Name every built-in function that the PL/SQL passage below mentions.

**PROVIDED PASSAGE**
▬▬▬
Generally, to rely on implicit datatype conversions is a poor programming practice because they can hamper performance and might change from one software release to the next. Also, implicit conversions are context sensitive and therefore not always predictable. Instead, use datatype conversion functions. That way, your applications will be more reliable and easier to maintain.
When you select a DATE column value into a CHAR or VARCHAR2 variable, PL/SQL must convert the internal binary value to a character value. So, PL/SQL calls the function TO_CHAR, which returns a character string in the default date format. To get other information such as the time or Julian date, you must call TO_CHAR with a format mask.
A conversion is also necessary when you insert a CHAR or VARCHAR2 value into a DATE column. So, PL/SQL calls the function TO_DATE, which expects the default date format. To insert dates in other formats, you must call TO_DATE with a format mask.
When you select a RAW or LONG RAW column value into a CHAR or VARCHAR2 variable, PL/SQL must convert the internal binary value to a character value. In this case, PL/SQL returns each binary byte of RAW or LONG RAW data as a pair of characters. Each character represents the hexadecimal equivalent of a nibble (half a byte). For example, PL/SQL returns the binary byte 11111111 as the pair of characters 'FF'. The function RAWTOHEX does the same conversion.
A conversion is also necessary when you insert a CHAR or VARCHAR2 value into a RAW or LONG RAW column. Each pair of characters in the variable must represent the hexadecimal equivalent of a binary byte. If either character does not represent the hexadecimal equivalent of a nibble, PL/SQL raises an exception.
When passed an uppercase character set name, the built-in function NLS_CHARSET_ID returns the corresponding character set ID number. Conversely, when passed a character set ID number, the function NLS_CHARSET_NAME returns the corresponding character set name.
If you pass the value 'CHAR_CS' or 'NCHAR_CS' to NLS_CHARSET_ID, it returns the database or national character set ID number, respectively. For a list of character set names, see Oracle8 Reference.
Your program stores values in variables and constants. As the program executes, the values of variables can change, but the values of constants cannot.
You can declare variables and constants in the declarative part of any PL/SQL block, subprogram, or package. Declarations allocate storage space for a value, specify its datatype, and name the storage location so that you can reference it.
A couple of examples follow:
birthday DATE; emp_count SMALLINT := 0;
The first declaration names a variable of type DATE. The second declaration names a variable of type SMALLINT and uses the assignment operator to assign an initial value of zero to the variable.
The next examples show that the expression following the assignment operator can be arbitrarily complex and can refer to previously initialized variables:
pi REAL := 3.14159; radius REAL := 1; area REAL := pi * radius**2;
By default, variables are initialized to NULL. For example, the following declarations are equivalent:
birthday DATE; birthday DATE := NULL;
In constant declarations, the keyword CONSTANT must precede the type specifier, as the following example shows:
credit_limit CONSTANT REAL := 5000.00;
This declaration names a constant of type REAL and assigns an initial (also final) value of 5000 to the constant. A constant must be initialized in its declaration. Otherwise, you get a compilation error when the declaration is elaborated. (The processing of a declaration by the PL/SQL compiler is called elaboration.)
▬▬▬
**EXTRACTED RECORDS**
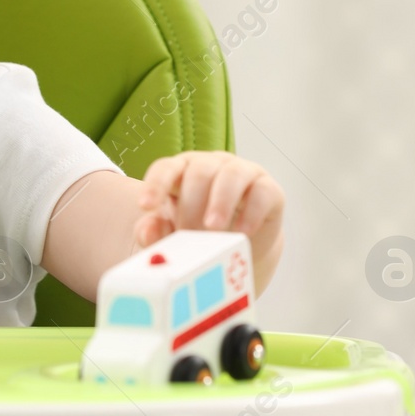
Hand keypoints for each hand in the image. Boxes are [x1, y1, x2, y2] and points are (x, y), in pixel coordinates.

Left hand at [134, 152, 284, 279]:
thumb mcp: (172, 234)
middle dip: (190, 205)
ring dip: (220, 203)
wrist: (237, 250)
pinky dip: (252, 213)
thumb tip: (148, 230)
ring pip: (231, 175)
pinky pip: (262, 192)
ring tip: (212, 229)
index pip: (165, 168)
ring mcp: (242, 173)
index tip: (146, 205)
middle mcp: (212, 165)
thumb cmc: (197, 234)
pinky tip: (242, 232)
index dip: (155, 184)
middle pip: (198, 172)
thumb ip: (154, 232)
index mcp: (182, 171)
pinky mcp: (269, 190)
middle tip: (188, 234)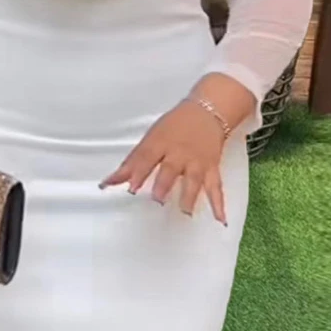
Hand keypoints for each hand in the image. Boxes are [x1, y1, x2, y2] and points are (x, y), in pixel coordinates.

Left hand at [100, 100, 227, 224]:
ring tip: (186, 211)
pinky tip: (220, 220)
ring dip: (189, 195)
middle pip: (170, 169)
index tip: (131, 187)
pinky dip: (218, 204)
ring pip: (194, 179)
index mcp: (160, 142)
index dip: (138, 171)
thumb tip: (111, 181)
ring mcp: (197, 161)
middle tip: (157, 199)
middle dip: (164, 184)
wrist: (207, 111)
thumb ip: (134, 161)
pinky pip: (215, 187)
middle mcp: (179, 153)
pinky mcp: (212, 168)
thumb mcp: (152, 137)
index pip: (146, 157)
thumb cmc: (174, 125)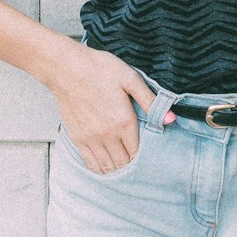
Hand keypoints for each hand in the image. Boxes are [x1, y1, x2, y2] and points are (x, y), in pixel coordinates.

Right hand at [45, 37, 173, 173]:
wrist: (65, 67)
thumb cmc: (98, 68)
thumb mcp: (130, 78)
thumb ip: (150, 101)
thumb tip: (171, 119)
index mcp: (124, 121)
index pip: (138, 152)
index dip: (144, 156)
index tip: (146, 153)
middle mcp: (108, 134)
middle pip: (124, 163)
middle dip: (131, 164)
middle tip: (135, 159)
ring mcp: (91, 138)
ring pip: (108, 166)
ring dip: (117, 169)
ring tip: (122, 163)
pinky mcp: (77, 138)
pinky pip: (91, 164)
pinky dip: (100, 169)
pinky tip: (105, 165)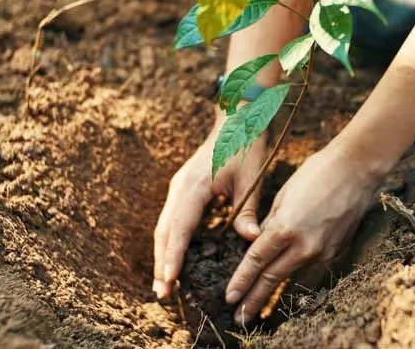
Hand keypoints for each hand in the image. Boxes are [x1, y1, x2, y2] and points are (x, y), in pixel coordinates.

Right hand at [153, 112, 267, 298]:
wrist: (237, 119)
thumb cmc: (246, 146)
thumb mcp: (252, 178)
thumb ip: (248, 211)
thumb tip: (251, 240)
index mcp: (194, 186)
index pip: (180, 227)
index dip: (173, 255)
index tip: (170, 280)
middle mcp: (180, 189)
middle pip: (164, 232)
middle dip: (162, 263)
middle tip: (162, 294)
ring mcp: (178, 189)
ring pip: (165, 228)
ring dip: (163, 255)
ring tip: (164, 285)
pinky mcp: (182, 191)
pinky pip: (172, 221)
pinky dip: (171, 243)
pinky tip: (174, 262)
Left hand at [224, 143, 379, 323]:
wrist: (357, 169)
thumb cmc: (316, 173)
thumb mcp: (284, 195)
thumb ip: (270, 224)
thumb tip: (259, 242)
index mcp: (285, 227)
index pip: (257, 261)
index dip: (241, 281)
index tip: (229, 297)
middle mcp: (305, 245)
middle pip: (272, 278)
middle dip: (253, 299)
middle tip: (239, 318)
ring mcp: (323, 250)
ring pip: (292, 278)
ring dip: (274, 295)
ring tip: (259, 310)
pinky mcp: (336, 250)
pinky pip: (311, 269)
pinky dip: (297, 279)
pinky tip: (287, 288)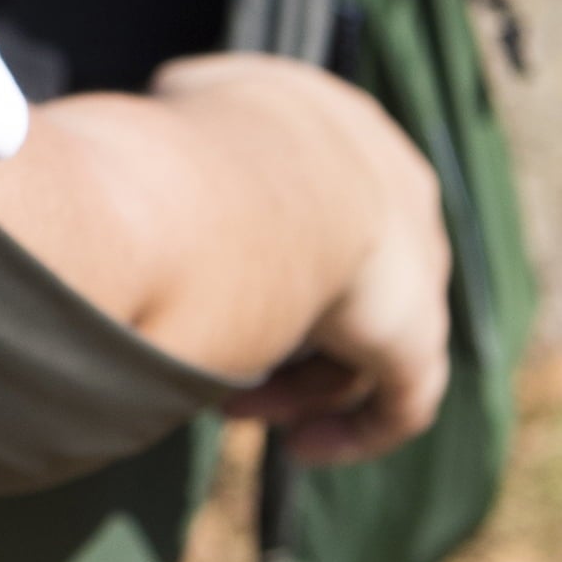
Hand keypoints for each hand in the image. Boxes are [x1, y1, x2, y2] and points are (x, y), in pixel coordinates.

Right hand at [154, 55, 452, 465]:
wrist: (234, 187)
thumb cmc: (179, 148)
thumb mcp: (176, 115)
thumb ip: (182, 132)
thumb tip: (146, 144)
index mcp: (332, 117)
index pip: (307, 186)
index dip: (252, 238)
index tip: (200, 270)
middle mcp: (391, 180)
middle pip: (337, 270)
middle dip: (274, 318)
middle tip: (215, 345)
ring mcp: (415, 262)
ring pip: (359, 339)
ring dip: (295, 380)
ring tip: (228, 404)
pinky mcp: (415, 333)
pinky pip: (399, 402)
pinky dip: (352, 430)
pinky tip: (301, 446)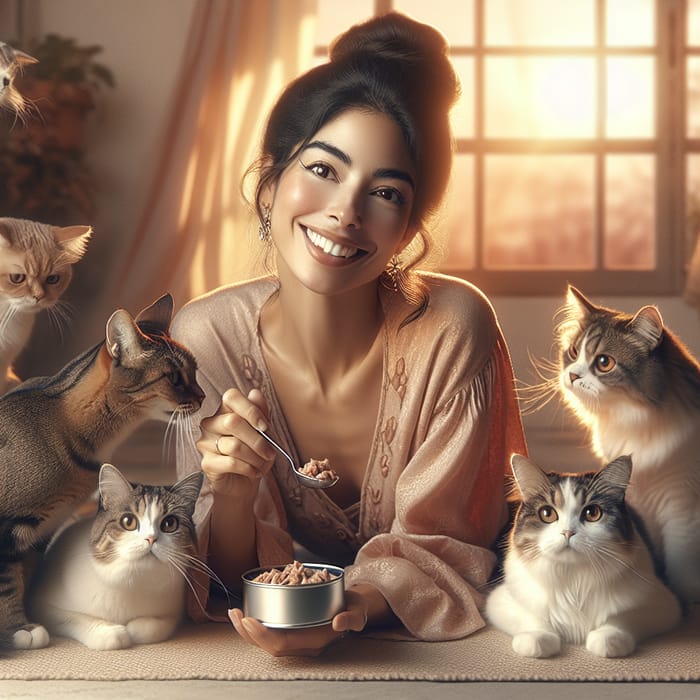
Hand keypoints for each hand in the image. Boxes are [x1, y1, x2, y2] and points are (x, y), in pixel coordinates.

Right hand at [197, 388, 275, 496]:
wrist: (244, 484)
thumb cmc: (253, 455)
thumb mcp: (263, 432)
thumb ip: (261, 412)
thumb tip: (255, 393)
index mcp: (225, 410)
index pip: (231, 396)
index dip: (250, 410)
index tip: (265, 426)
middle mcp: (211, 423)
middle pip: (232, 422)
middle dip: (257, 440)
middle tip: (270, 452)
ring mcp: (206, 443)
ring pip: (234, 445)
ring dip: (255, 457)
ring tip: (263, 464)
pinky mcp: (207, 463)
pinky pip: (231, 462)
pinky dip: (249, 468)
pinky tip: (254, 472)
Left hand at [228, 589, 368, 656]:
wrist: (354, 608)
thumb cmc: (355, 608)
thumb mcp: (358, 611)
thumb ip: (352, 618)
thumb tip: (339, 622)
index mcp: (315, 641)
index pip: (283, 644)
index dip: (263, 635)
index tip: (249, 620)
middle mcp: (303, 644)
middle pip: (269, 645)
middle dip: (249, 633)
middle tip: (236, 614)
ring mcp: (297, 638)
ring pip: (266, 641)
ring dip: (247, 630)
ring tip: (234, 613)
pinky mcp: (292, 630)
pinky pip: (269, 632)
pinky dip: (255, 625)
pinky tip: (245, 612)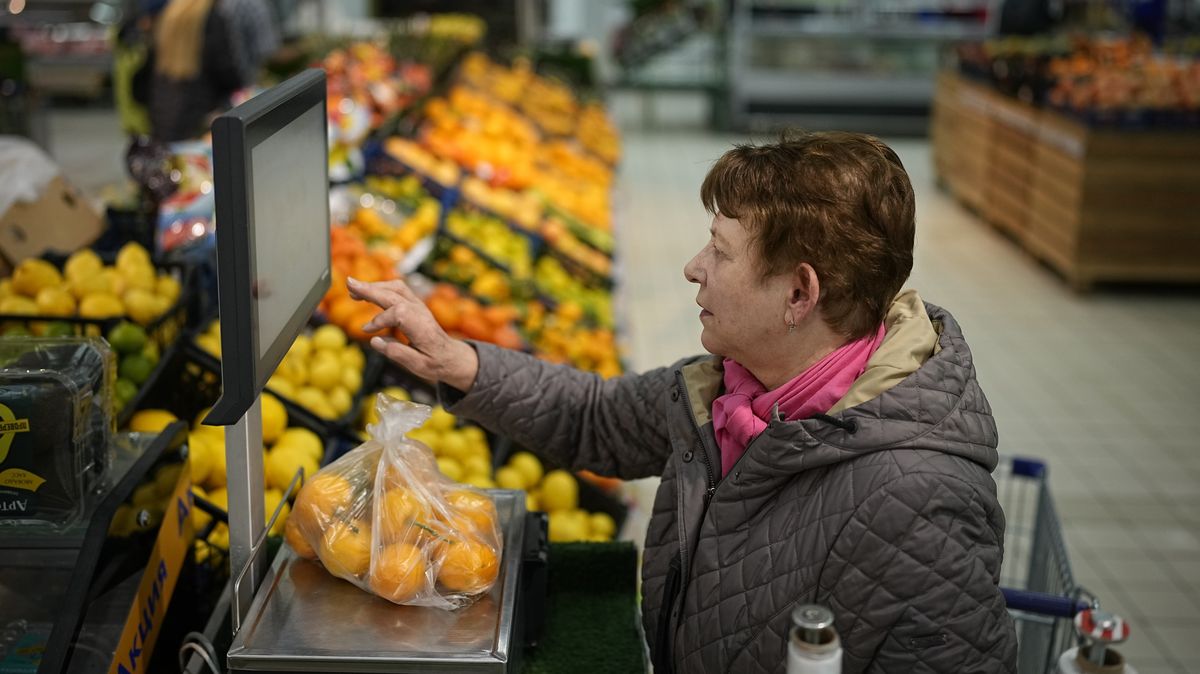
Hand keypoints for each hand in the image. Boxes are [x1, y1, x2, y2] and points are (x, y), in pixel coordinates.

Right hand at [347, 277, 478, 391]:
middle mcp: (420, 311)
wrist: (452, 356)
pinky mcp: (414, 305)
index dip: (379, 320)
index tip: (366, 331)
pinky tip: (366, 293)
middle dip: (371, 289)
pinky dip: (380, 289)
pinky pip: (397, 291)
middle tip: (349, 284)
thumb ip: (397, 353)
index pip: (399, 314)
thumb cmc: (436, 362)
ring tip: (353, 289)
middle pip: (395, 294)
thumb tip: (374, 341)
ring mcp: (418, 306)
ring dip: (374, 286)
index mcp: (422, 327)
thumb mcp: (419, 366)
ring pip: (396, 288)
▬▬▬
**ANSWER TO THIS PROBLEM**
TO_CHAR, TO_DATE, RAWTOHEX, NLS_CHARSET_ID, NLS_CHARSET_NAME